Les 50 meilleures séries TV de 2023: No 9 – Le Sixième Commandement | Télévision
Un drame qui marque les esprits
De temps en temps, un drame pénètre si profondément sous la peau qu’il reste avec vous, non, en vous. Image après image brûlante. Le Sixième Commandement, écrit par Sarah Phelps et réalisé par Saul Dibb, était le plus bouleversant exemple de l’année. Peut-être même de la décennie.
Dans quatre épisodes poignants et presque insupportables, il a pris un genre souvent prurient, insensible et moralement douteux, et l’a gracieusement subverti. Le Sixième Commandement était un vrai crime qui mettait l’accent sur les victimes, bien que même utiliser ce mot semble réducteur. Ce qu’il donnait, c’était une dignité rarement accordée, ni à l’écran ni dans la vie, à des personnes dont la vie est détruite par le crime.

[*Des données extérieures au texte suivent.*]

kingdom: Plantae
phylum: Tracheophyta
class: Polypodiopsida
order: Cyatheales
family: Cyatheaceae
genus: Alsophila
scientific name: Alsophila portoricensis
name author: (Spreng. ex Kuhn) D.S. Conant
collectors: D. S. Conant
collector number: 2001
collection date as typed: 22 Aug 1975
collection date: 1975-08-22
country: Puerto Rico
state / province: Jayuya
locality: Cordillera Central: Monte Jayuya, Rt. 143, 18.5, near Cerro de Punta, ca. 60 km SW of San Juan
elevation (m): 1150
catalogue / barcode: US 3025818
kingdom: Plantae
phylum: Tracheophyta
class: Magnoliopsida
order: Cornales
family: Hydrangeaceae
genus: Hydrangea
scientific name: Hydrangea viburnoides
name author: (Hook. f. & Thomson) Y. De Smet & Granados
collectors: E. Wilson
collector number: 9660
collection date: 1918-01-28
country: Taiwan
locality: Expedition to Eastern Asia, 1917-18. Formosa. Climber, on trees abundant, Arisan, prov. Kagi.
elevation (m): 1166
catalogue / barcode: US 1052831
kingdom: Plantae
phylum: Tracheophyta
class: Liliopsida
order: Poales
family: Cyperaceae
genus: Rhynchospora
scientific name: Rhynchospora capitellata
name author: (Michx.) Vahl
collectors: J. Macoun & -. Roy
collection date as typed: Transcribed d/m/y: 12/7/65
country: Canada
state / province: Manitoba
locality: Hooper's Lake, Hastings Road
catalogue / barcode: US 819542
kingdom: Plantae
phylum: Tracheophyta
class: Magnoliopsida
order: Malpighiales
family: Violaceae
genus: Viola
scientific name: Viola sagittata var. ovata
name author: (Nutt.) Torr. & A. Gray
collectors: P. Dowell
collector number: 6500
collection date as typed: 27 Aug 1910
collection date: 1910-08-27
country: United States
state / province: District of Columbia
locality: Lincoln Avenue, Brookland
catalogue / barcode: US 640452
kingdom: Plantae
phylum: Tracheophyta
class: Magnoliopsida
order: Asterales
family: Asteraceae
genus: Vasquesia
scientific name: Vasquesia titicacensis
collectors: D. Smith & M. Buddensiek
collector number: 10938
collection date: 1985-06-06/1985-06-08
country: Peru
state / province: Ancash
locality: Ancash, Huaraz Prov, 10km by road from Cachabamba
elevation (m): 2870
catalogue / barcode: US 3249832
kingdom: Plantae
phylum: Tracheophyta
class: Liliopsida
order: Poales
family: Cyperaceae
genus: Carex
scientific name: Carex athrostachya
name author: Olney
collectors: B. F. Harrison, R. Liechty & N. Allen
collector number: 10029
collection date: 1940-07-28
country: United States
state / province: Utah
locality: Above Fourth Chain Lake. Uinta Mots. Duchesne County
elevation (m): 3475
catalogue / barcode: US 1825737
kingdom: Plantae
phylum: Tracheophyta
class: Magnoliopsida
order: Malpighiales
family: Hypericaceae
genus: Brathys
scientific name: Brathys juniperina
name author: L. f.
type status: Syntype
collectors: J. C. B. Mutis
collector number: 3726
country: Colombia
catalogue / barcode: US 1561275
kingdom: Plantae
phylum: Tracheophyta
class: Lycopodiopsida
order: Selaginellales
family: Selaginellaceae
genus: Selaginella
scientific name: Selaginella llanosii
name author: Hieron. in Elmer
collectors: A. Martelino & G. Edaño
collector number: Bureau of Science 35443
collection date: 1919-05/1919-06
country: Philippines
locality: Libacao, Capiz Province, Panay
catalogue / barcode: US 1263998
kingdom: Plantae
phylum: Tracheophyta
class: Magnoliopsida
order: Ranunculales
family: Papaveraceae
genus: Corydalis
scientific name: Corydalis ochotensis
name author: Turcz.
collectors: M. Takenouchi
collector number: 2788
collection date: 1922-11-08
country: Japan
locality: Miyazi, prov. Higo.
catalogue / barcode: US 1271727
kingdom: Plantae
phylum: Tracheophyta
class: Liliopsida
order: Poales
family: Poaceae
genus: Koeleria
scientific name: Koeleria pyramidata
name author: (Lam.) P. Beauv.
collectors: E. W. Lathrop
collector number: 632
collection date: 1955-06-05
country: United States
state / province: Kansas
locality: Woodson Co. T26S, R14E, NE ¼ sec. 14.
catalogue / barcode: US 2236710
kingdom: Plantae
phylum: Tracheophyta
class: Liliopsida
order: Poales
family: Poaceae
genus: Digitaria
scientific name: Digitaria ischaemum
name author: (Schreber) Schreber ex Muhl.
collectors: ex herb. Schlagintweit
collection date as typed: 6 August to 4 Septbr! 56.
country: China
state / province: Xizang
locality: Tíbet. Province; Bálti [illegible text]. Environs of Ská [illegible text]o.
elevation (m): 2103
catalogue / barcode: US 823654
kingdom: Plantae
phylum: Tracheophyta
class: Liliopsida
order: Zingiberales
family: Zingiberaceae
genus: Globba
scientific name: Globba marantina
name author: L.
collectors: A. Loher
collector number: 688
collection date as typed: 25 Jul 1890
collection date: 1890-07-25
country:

Une histoire de manipulation et de cruauté
Les principales victimes étaient Peter Farquhar (Timothy Spall), un ancien professeur à Stowe, et sa voisine Ann Moore-Martin (Anne Reid), ancienne directrice d’école. L’un après l’autre, en 2014 et 2017, ils ont été abordés par un jeune marguillier, Ben Field (Éanna Hardwicke), qui s’est insinué dans leur vie. Il leur lisait des versets bibliques, les aidait dans le jardin, cuisinait pour eux et a même fini par emménager chez eux. Il leur a ensuite dit qu’il était amoureux d’eux. Après avoir modifié leurs testaments en sa faveur, Ben a procédé à un harcèlement moral, une humiliation et les a empoisonnés. Il a assassiné Peter et a tenté de tuer Ann. Après une enquête de la police de Thames Valley et un procès criminel en 2019, Field a été condamné à la prison à vie.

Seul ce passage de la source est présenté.